Impact of structural coefficient \(\lambda\) (CelebA, \(\varepsilon=10\)):

\(\lambda\) 0.0 0.2 0.5 1.0 2.0 4.0
FID ↓ 14.63 13.41 12.38 11.68 12.11 13.55
IS ↑ 2.12 2.18 2.26 2.37 2.35 2.31

Impact of timestep \(T\): As \(T\) increases, IS steadily rises and FID consistently decreases, verifying the effectiveness of timestep dilution of DP noise. In experiments, \(T=500\) is selected to balance efficiency and quality.

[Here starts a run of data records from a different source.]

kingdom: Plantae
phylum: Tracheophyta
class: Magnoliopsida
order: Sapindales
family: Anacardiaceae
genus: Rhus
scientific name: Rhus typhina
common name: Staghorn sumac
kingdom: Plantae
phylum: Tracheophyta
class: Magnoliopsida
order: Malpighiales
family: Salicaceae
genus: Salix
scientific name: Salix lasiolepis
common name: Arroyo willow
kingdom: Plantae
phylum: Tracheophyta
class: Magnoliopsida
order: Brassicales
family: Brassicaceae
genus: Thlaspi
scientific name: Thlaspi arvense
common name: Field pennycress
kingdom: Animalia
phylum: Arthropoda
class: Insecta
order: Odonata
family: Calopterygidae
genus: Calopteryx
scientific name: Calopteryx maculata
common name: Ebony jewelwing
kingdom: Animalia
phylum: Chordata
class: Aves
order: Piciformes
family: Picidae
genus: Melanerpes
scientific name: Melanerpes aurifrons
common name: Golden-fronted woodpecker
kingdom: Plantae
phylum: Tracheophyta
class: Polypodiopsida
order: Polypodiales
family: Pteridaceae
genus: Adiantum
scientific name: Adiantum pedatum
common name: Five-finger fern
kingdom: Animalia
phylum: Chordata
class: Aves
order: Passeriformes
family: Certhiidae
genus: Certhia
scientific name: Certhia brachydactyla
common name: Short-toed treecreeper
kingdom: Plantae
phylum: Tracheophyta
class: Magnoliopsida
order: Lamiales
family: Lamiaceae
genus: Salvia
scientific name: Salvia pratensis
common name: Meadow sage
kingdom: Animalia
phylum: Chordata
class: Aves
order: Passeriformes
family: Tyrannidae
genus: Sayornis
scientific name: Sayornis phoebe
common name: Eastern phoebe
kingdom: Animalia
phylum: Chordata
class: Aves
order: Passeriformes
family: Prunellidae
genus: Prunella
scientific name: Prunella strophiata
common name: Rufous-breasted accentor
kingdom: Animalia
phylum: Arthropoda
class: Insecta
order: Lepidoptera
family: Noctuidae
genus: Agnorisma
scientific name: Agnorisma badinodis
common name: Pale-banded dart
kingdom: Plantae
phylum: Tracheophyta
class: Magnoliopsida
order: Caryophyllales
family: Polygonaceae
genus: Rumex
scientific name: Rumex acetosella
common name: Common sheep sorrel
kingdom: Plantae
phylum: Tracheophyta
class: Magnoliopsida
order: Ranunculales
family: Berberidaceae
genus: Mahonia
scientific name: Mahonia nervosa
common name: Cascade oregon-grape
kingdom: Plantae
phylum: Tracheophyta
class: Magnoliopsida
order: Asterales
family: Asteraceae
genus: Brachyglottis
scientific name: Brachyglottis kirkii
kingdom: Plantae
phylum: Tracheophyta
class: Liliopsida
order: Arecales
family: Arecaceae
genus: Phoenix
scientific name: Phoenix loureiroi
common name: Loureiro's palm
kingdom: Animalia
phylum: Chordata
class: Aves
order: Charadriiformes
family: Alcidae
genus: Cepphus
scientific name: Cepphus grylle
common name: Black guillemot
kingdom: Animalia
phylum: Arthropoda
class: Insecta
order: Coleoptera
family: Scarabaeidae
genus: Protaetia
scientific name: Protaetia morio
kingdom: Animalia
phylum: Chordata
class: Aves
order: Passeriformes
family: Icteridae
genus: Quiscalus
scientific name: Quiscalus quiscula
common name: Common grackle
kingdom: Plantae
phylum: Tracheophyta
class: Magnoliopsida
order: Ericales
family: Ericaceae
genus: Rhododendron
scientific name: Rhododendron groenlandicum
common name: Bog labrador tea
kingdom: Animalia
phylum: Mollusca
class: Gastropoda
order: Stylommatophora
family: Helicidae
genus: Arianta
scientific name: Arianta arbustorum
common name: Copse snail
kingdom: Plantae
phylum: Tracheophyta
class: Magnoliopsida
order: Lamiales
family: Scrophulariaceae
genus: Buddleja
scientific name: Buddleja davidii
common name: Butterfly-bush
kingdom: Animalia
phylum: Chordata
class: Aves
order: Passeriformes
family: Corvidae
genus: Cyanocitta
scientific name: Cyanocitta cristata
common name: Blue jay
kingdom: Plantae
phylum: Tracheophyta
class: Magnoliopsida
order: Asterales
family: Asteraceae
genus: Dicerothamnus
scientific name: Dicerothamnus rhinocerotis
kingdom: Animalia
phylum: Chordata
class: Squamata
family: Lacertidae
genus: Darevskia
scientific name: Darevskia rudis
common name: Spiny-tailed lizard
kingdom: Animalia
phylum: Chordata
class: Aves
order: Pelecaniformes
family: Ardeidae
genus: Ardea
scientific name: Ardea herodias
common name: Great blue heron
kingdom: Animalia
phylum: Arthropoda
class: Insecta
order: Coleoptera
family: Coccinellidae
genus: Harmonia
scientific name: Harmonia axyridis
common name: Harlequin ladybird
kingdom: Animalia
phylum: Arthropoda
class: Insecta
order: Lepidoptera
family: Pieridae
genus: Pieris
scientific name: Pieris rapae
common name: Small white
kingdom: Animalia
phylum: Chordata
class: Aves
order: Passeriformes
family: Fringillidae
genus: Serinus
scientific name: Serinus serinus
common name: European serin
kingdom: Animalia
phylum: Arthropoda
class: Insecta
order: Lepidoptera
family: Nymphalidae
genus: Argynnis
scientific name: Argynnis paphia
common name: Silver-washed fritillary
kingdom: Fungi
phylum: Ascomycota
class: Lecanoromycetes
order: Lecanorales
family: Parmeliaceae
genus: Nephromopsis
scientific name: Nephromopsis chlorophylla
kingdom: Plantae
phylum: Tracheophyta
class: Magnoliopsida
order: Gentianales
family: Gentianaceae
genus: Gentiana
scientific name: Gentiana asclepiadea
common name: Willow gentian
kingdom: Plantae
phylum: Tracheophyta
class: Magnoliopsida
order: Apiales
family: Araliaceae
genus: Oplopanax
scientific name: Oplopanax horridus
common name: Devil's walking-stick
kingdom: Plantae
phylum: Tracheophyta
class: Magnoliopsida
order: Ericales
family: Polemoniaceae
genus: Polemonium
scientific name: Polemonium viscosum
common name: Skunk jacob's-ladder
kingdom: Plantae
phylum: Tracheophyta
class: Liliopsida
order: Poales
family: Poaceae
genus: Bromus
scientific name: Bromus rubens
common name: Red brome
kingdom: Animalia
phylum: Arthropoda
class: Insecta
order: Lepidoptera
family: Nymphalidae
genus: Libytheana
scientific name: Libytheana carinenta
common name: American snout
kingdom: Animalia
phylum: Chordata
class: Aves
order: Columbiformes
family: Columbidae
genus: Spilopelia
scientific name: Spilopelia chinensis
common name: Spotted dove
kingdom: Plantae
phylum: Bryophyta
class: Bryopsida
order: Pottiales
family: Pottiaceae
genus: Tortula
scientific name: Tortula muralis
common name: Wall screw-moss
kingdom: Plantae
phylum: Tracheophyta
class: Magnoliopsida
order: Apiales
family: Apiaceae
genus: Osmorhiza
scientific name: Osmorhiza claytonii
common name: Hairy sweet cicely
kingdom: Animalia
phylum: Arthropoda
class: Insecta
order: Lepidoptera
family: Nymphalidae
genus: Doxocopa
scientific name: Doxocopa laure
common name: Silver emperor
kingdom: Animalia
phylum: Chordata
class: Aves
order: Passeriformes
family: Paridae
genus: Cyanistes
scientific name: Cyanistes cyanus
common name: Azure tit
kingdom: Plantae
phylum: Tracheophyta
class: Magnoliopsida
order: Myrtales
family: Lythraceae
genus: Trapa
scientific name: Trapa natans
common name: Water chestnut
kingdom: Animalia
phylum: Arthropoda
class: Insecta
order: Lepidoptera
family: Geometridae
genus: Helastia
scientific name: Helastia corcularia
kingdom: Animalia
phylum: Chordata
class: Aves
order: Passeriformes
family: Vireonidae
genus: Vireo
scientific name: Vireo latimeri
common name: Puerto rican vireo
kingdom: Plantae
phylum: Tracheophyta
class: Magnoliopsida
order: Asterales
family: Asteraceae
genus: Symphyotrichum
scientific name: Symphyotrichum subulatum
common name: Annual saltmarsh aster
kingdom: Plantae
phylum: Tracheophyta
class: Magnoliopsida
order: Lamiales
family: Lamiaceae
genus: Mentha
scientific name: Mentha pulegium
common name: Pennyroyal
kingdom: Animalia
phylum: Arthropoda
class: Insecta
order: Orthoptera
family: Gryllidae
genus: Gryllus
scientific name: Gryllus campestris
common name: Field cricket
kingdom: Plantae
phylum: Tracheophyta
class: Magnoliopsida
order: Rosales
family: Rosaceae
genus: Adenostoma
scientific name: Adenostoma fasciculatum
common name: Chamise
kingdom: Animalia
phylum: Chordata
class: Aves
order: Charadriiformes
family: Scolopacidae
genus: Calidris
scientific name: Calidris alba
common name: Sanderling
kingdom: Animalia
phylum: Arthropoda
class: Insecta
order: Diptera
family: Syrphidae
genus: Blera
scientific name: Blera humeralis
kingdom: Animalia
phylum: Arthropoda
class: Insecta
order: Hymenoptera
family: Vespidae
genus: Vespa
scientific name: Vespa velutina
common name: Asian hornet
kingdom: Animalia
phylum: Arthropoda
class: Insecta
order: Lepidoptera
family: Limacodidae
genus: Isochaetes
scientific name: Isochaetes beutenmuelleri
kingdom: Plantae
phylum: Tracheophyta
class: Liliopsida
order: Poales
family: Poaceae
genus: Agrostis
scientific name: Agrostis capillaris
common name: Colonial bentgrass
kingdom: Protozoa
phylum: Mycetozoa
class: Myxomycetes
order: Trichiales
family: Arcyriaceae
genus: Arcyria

Ablation on model conditioning: The combination of student conditioning + discriminator conditioning yields the best performance.

Key Findings

  • No pre-training required while still outperforming the pre-trained DP-LDM (FID: 11.26 vs 14.30), demonstrating the strength of the proposed method itself.
  • Outperforms other training-from-scratch methods by at least 16 percentage points on complex tasks (CelebA, \(\varepsilon=1\)).
  • Increasing \(T\) acts as a "free" means to improve the privacy-utility trade-off—improving generation quality without exhausting more privacy budget.
  • The method permits a small batch size + large \(T\) instead of a large batch size, enabling training in resource-constrained scenarios.

Highlights & Insights

  1. A New Utility for Diffusion Timesteps: This is the first work to discover and utilize diffusion timesteps to dilute the impact of DP noise, establishing a novel connection between diffusion model architecture and privacy protection.
  2. Rigorous Privacy Proofs: Provides a complete privacy bound analysis using Rényi DP and the Gaussian mechanism.
  3. High Practicality: Does not require large-scale pre-training datasets and supports resource-constrained scenarios.
  4. Gradient Chain Rule + Post-Processing: Cleverly exploits the post-processing property of DP to reduce noise injection into model parameter gradients.

Limitations & Future Work

  • The teacher model is trained on private data without protection—although not released, it poses a potential risk.
  • Validated only on relatively low resolutions (32x32, 64x64); the performance on high resolutions remains unknown.
  • Requires an additional clustering step (MoCo + k-means) for unlabeled data.
  • A gap may exist between the theoretical privacy bound and the actual level of privacy protection.

Rating

  • Novelty: ⭐⭐⭐⭐ — The idea of timestep dilution of DP noise is novel, and the adversarial distillation framework is well-designed.
  • Practicality: ⭐⭐⭐⭐ — Non-reliance on pre-training, support for resource-constrained scenarios, SOTA performance.
  • Experimental Thoroughness: ⭐⭐⭐⭐ — 11 baselines, 3 datasets, and thorough ablation analyses.
  • Writing Quality: ⭐⭐⭐⭐ — Rigorous theoretical derivation and complete privacy analysis, though the writing could be more concise.